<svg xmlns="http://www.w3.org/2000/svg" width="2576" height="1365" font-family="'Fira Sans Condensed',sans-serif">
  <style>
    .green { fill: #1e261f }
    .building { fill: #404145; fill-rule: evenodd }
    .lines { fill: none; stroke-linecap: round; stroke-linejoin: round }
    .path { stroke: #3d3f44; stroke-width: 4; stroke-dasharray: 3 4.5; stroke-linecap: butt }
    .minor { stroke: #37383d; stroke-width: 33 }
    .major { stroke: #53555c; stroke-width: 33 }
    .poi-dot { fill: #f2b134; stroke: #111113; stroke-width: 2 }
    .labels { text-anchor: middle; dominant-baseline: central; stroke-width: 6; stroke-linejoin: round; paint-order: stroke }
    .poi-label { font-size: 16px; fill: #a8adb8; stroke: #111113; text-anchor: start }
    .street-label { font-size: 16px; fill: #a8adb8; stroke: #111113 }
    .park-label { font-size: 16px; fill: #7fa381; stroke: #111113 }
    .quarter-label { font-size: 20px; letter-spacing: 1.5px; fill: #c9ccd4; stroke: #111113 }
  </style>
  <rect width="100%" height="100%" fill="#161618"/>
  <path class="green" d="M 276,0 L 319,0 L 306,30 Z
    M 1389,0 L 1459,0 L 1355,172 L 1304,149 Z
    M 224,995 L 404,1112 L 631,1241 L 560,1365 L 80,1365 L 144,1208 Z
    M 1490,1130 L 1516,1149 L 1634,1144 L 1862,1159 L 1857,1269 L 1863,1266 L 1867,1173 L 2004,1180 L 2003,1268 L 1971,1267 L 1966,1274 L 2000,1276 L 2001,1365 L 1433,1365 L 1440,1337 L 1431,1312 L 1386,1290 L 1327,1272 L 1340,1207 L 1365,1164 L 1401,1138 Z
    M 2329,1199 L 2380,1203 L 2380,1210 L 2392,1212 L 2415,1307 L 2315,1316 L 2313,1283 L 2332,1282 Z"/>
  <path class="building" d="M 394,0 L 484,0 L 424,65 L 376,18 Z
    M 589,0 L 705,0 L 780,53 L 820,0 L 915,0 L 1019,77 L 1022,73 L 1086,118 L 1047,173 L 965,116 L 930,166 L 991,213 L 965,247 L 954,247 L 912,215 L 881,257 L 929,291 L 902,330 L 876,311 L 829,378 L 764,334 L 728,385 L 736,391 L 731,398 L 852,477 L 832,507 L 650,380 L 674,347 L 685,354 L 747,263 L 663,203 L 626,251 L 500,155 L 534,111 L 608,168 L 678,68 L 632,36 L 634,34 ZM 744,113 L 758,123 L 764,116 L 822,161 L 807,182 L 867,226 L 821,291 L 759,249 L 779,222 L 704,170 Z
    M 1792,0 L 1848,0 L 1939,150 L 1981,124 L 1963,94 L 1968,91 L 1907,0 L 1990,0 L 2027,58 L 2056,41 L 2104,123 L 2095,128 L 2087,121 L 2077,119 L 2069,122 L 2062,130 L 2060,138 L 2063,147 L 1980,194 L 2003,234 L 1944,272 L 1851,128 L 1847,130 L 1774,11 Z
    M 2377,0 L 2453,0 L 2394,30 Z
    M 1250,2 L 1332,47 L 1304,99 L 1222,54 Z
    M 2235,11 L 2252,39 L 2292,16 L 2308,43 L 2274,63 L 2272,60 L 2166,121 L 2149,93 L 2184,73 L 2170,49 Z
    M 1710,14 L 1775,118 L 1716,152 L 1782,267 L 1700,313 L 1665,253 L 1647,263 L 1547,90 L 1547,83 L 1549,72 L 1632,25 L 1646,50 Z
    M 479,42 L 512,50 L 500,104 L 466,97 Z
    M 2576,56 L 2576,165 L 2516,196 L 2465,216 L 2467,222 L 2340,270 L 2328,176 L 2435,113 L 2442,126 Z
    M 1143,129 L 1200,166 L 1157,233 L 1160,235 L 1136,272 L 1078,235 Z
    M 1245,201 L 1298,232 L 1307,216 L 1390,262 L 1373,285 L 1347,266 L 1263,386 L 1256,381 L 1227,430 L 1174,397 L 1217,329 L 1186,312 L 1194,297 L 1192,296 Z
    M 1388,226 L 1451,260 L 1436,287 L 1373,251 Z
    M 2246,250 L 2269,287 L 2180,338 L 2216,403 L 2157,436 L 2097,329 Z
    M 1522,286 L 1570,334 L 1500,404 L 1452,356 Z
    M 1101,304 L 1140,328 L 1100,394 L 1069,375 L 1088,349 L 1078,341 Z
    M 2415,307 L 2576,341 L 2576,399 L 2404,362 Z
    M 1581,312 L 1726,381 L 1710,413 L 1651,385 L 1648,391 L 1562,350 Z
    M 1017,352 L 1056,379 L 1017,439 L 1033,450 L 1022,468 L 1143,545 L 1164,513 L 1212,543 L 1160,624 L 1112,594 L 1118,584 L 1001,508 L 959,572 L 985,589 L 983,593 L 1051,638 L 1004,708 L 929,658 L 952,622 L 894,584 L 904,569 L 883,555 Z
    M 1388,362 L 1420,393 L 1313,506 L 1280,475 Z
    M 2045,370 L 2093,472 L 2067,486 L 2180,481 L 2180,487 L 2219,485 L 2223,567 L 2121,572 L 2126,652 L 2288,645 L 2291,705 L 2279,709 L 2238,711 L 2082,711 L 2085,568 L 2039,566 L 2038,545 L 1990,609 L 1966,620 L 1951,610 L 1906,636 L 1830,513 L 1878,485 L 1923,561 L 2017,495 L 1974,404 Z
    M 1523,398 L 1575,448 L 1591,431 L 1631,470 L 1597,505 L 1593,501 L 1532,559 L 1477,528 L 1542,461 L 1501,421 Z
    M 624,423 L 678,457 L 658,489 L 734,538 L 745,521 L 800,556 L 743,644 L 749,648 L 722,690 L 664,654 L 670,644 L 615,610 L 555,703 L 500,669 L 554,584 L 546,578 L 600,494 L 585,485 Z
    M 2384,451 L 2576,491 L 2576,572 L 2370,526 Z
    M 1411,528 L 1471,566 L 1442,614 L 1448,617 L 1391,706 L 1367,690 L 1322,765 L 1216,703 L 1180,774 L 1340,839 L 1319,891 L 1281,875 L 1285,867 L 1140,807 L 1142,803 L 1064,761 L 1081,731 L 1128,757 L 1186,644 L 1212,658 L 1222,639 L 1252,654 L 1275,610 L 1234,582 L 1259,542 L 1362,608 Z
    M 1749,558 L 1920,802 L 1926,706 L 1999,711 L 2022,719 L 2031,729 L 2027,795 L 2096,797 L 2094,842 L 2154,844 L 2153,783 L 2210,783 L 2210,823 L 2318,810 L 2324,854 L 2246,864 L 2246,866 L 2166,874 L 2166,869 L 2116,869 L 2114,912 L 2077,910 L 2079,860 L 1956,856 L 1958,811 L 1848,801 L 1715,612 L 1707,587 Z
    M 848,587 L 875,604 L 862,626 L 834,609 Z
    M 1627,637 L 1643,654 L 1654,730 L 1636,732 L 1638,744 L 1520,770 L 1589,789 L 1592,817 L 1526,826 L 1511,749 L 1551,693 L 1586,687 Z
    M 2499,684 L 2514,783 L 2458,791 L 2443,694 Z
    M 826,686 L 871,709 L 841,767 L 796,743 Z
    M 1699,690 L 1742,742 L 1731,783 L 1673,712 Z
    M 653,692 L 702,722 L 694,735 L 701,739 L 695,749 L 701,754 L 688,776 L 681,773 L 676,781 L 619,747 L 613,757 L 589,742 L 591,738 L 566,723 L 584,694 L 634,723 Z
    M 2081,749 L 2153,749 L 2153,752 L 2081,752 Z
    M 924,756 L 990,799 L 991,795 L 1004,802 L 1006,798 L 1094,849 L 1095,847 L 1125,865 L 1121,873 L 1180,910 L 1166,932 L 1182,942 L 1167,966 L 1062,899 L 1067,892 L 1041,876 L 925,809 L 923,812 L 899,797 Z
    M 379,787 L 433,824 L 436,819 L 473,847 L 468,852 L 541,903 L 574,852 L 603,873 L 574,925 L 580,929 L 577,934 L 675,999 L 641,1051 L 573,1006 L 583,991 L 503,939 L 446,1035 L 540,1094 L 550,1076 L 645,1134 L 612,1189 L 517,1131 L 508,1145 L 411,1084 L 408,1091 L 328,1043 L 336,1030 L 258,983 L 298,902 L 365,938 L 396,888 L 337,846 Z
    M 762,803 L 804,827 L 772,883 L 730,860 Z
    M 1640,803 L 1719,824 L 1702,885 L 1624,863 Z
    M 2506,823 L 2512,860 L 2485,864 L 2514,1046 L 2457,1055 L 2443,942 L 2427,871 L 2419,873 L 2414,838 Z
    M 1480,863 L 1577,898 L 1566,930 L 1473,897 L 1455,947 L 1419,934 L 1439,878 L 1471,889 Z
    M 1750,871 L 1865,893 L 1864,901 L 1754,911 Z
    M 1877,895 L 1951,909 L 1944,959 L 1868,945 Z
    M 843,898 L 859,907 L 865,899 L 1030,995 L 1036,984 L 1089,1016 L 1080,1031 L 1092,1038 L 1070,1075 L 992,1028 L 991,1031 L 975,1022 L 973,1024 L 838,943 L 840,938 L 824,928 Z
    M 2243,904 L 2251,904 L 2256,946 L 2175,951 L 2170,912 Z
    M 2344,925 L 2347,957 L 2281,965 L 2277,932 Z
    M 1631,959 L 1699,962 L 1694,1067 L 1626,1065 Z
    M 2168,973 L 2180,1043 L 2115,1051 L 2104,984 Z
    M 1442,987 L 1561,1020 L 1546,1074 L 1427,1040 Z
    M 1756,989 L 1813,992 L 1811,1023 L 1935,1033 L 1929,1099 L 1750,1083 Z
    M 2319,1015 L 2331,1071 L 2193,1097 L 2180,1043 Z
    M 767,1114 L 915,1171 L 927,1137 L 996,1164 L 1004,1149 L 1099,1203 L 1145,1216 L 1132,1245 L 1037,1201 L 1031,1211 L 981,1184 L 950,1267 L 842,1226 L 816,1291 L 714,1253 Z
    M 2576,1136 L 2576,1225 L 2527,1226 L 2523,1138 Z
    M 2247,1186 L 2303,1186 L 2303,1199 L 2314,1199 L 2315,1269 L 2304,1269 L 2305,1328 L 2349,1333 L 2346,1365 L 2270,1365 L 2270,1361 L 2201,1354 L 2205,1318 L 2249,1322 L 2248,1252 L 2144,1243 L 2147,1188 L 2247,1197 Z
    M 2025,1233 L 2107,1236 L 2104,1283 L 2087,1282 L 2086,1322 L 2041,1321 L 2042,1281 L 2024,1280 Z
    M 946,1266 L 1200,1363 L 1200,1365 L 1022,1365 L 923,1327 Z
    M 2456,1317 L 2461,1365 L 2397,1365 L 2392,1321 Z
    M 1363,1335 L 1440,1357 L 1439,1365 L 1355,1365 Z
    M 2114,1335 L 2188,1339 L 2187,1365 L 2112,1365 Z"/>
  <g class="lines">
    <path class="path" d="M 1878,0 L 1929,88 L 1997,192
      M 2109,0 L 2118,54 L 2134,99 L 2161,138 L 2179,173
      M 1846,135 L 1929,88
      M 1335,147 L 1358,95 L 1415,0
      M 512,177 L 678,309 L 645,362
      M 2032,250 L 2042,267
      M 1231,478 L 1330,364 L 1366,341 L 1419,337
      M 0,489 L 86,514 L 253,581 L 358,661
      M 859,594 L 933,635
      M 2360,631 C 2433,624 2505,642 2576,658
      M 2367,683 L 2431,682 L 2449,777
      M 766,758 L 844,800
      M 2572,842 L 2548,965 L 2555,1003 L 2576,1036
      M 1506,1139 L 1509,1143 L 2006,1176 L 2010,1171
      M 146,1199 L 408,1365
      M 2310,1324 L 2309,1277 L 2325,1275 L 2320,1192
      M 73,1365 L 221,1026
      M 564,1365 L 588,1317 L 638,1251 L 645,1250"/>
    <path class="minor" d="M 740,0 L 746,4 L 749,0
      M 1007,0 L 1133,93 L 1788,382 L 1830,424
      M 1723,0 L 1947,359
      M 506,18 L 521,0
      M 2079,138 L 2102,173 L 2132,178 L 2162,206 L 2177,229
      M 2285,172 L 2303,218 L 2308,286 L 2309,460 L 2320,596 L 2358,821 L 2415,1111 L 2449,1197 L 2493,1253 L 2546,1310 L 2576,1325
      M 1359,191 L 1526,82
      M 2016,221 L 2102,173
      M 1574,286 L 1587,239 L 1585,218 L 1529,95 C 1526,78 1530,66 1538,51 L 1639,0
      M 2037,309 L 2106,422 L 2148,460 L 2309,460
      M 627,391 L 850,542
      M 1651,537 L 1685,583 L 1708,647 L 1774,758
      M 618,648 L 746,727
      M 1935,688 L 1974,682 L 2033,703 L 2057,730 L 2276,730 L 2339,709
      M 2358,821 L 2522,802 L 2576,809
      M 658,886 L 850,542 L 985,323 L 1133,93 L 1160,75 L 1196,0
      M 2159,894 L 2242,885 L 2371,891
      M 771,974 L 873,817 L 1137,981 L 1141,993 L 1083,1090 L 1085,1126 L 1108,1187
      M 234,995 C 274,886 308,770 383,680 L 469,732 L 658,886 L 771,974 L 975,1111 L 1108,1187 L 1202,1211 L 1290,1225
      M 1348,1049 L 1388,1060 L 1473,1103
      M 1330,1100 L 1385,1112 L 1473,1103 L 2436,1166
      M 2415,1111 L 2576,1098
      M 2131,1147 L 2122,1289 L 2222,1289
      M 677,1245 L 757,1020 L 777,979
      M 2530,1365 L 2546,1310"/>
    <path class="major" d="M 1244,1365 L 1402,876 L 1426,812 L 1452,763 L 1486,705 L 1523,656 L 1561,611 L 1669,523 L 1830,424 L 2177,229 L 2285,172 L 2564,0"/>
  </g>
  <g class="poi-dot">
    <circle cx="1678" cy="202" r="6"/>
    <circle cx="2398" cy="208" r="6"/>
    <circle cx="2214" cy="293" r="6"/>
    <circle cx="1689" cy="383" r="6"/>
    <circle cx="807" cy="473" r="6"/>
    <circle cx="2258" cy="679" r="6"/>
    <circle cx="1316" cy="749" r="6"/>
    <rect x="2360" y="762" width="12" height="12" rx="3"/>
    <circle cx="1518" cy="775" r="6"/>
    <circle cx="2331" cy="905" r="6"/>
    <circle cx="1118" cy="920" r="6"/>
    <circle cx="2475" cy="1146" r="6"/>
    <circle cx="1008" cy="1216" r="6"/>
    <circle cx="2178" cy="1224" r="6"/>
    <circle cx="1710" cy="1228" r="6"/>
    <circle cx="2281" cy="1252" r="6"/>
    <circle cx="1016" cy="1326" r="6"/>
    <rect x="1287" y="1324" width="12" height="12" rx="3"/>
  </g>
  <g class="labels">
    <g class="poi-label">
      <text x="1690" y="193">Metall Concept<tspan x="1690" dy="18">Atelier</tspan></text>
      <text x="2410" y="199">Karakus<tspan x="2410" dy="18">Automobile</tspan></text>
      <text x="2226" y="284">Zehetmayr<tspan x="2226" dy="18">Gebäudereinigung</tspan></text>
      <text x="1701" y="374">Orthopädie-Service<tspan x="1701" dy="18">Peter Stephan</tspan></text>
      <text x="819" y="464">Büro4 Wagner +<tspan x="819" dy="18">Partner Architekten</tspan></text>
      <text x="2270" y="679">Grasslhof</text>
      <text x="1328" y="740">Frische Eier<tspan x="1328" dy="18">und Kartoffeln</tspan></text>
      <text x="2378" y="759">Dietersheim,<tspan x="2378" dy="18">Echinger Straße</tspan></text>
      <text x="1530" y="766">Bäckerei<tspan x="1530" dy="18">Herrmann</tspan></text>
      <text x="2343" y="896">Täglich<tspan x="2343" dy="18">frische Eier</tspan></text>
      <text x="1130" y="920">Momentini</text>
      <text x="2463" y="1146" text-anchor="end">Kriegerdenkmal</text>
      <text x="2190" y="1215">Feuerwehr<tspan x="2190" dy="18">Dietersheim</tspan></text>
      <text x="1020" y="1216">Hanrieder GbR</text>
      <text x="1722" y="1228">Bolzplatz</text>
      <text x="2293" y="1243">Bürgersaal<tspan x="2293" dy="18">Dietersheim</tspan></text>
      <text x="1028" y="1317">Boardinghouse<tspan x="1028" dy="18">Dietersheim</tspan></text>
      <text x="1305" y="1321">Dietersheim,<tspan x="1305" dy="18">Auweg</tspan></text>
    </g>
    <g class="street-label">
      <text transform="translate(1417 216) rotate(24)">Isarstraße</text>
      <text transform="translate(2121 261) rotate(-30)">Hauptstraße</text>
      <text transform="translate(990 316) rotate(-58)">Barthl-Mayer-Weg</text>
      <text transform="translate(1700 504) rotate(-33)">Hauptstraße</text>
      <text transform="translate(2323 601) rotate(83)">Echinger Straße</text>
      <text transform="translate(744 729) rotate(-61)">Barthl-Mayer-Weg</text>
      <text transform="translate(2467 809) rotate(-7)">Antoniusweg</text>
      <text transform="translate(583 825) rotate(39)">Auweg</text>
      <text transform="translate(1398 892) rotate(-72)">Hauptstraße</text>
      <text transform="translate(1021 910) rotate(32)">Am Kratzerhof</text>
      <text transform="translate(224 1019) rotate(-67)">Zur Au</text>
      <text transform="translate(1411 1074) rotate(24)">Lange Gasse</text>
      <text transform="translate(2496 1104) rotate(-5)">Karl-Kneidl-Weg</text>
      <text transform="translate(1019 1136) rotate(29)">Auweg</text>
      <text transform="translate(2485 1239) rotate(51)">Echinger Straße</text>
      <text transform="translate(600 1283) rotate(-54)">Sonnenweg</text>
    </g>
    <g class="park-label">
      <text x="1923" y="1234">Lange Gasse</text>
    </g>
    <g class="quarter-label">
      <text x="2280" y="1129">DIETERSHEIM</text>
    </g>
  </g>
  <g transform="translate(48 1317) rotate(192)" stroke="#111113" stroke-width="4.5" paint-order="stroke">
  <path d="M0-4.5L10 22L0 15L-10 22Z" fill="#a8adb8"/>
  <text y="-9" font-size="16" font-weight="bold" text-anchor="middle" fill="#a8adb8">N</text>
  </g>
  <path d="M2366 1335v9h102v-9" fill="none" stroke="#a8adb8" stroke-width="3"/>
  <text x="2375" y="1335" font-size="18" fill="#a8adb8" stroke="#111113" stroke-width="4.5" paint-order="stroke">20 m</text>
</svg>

- - - - - - -

**Task directions:**
Lines in the data that include the word "round" should all be copied.

**Solution to the problem:**
    .lines { fill: none; stroke-linecap: round; stroke-linejoin: round }
    .labels { text-anchor: middle; dominant-baseline: central; stroke-width: 6; stroke-linejoin: round; paint-order: stroke }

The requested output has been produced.